Surrounded by such spatial abundance, I departed Sin City on a bright, warm morning and headed north on I-15, then picked up US 93 (the “Great Basin Highway”) and pointed the truck toward Idaho. This route was wonderful for scenery, minimal traffic and high-speed truckin’. It was not, however, the best stretch of asphalt for judging the Cascadia’s ride, said to be superior to that of other Freightliners. Several hundred miles passed before I saw a pothole and, unfortunately for purposes of journalistic reportage, I missed it.
Nevertheless, I did take note of the cab’s library-like sound level at highway speed. It is — you’ll pardon the phrase here — “Volvoesque” in quality. A number of factors contribute to the quietude. Dash panels are made with a soft-touch, stiff foam. Cavities and voids in doors and other body panels are filled with insulating material. Sleeper sidewalls are reinforced to eliminate “drumming” vibrations. New cabinet door hardware is designed with spring-like tension to prevent rattles en route. Freightliner engineers even worked with their counterparts at Eaton to reduce gear whine transmitted through the shift stick.
Oh yeah, and let’s not forget about aerodynamics. Cascadia’s rounder, smoother shape reduces wind turbulence and its accompanying noise. This is great news for anyone who appreciates the high register of a Vivaldi concerto. Of course, it also suggests that the truck is running more efficiently, saving its owner gobs of money otherwise spent on extra fuel burned in a less streamlined craft.
I wish I could provide an authoritative review of the interior lighting — reportedly much better than that of earlier models — and the new sleeper’s various comforts, but our little convoy finished the first day of travel just before dusk, stopping in Mountain Home, Idaho, and seeking refuge at a Best Western motel. The lighting there was just fine.
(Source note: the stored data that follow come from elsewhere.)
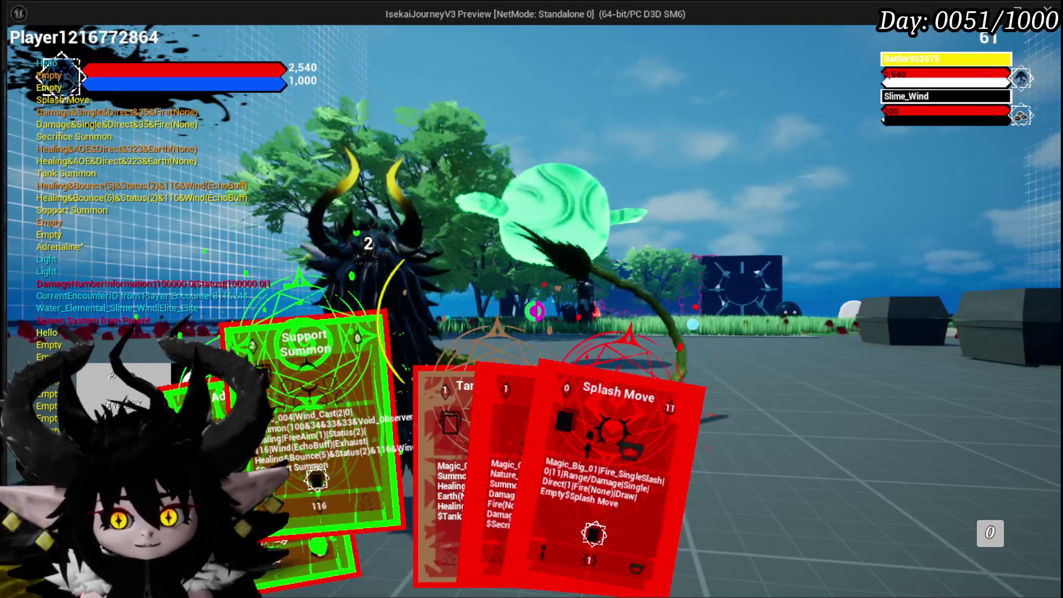
key("Escape")
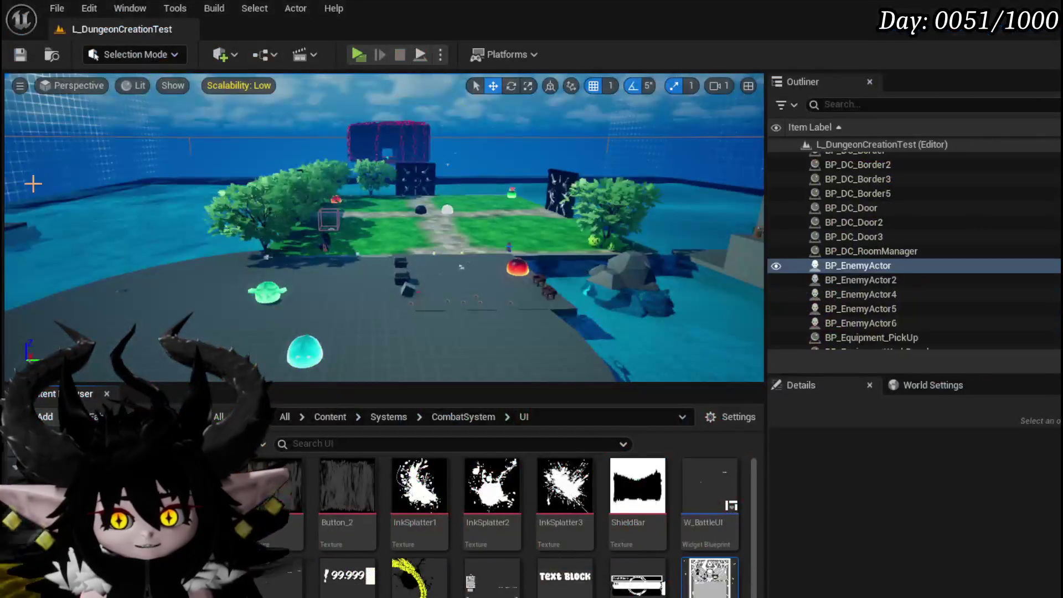
Save all, then set the two Make Literal Float divisors to 3.0 and 10.0.
key("ctrl+s")
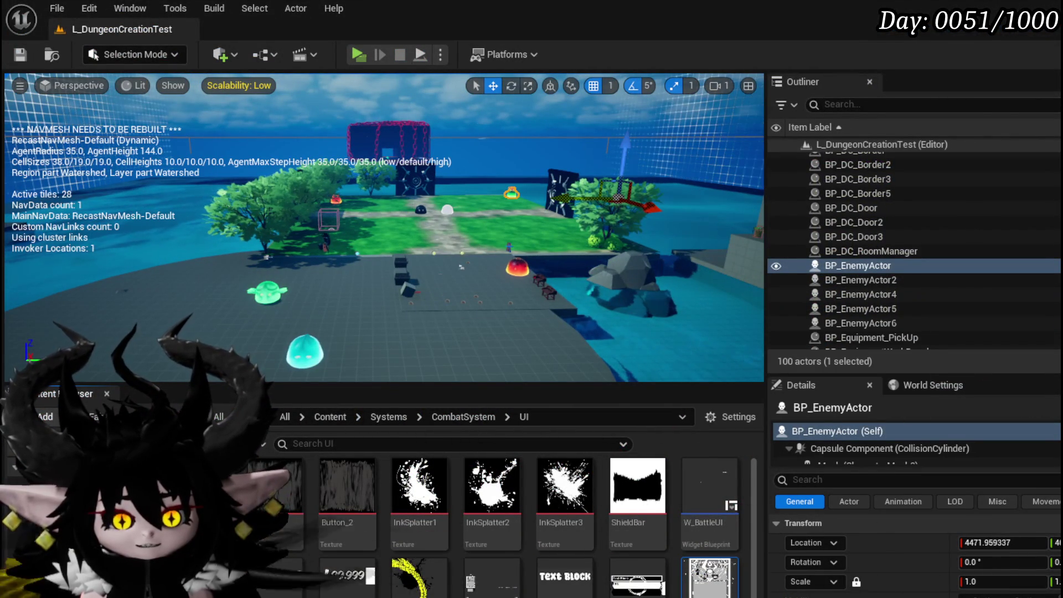
key("alt+Tab")
left_click_drag(541, 235, 602, 230)
scroll(465, 269, "up", 3)
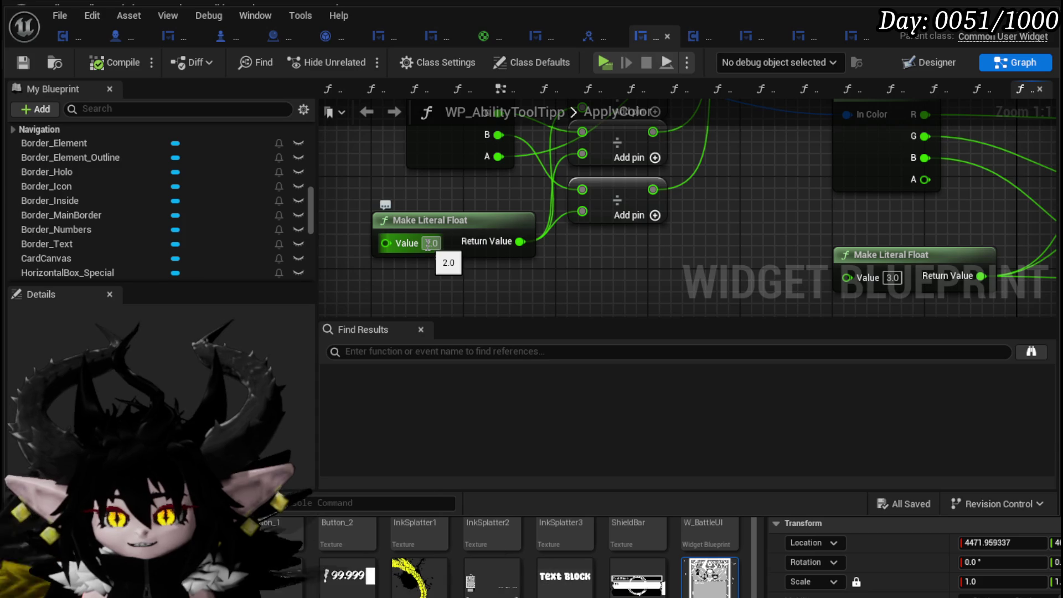
type("3")
key("Return")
Our westward journey continued early the next morning, and after just a few miles we were knee-deep in suspension-testing territory. At about the 60-mile marker on I-84, the previously unwrinkled roadway quickly changed to a moonscape-like surface of ruts and cracks and holes. The Cascadia’s ride across this stretch of concrete rubble was impressive: smooth without being mushy, firm but not jarring. What’s more, there were no rattles or squeaks in the cabin. This is the standard now by which all other Class 8 trucks will be judged.
Freightliner executives say the company spent about $400 million developing Cascadia during the past four years, and they seemed confident that the investment was worthwhile, given the improvements to efficiency and productivity, comfort and quality.
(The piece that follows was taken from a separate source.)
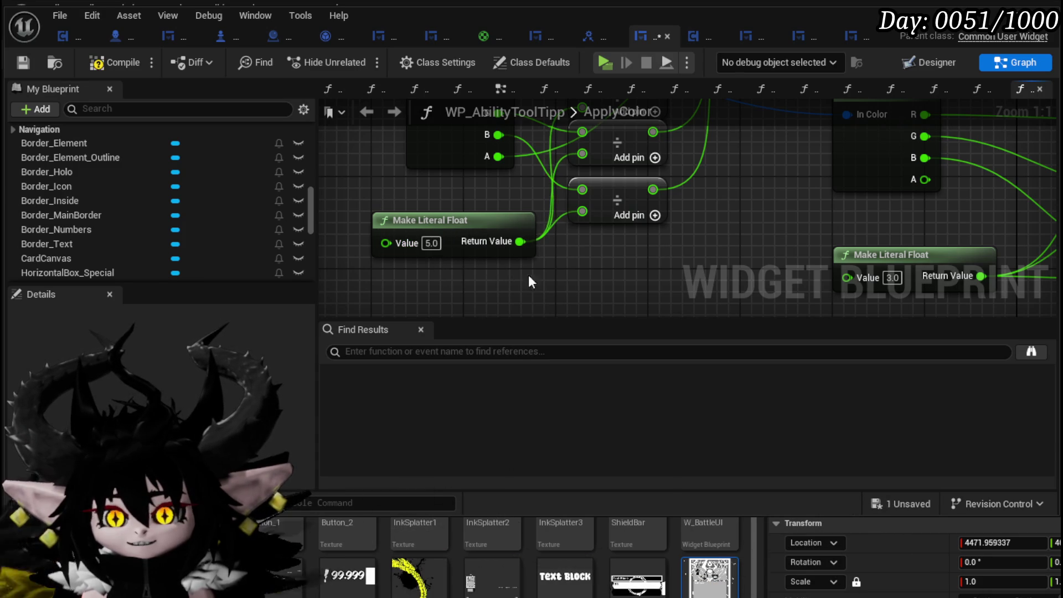
scroll(511, 273, "down", 1)
scroll(457, 212, "up", 1)
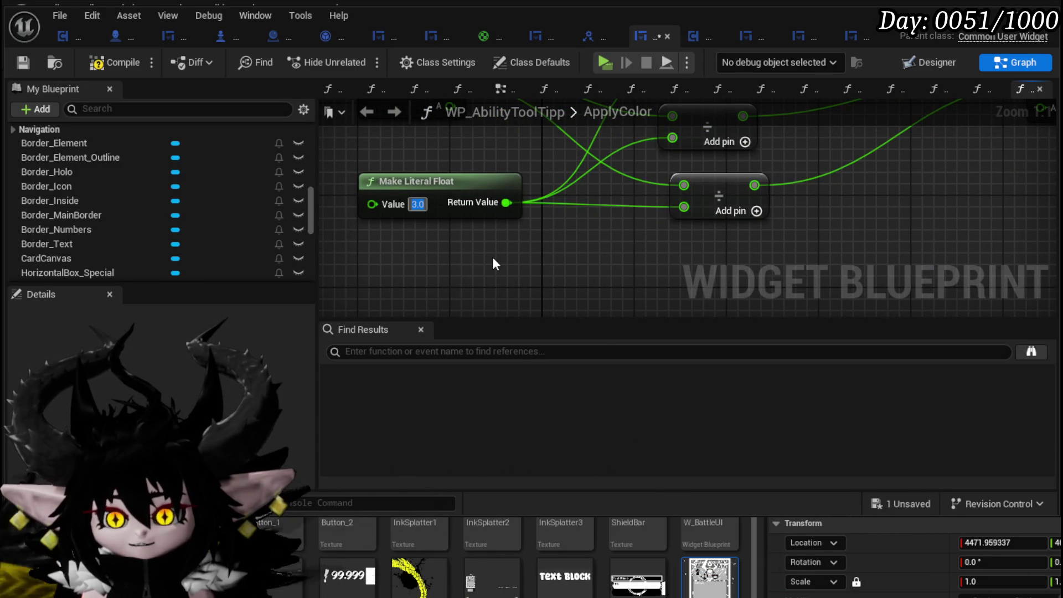
type("10")
key("Return")
scroll(493, 263, "down", 3)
It’s difficult to predict whether customers will share this enthusiasm once they see the truck’s pricing, which is notably higher than that of previous models.
Still, officials don’t seem too worried about those nettlesome details. As one manager boldly put it during the press event last May, “We wouldn’t ask for more money if we weren’t providing a much greater value in return.”
That’s probably a fair proposition. And besides, after late 2009 buyers really won’t have any alternatives within the Freightliner on-highway family.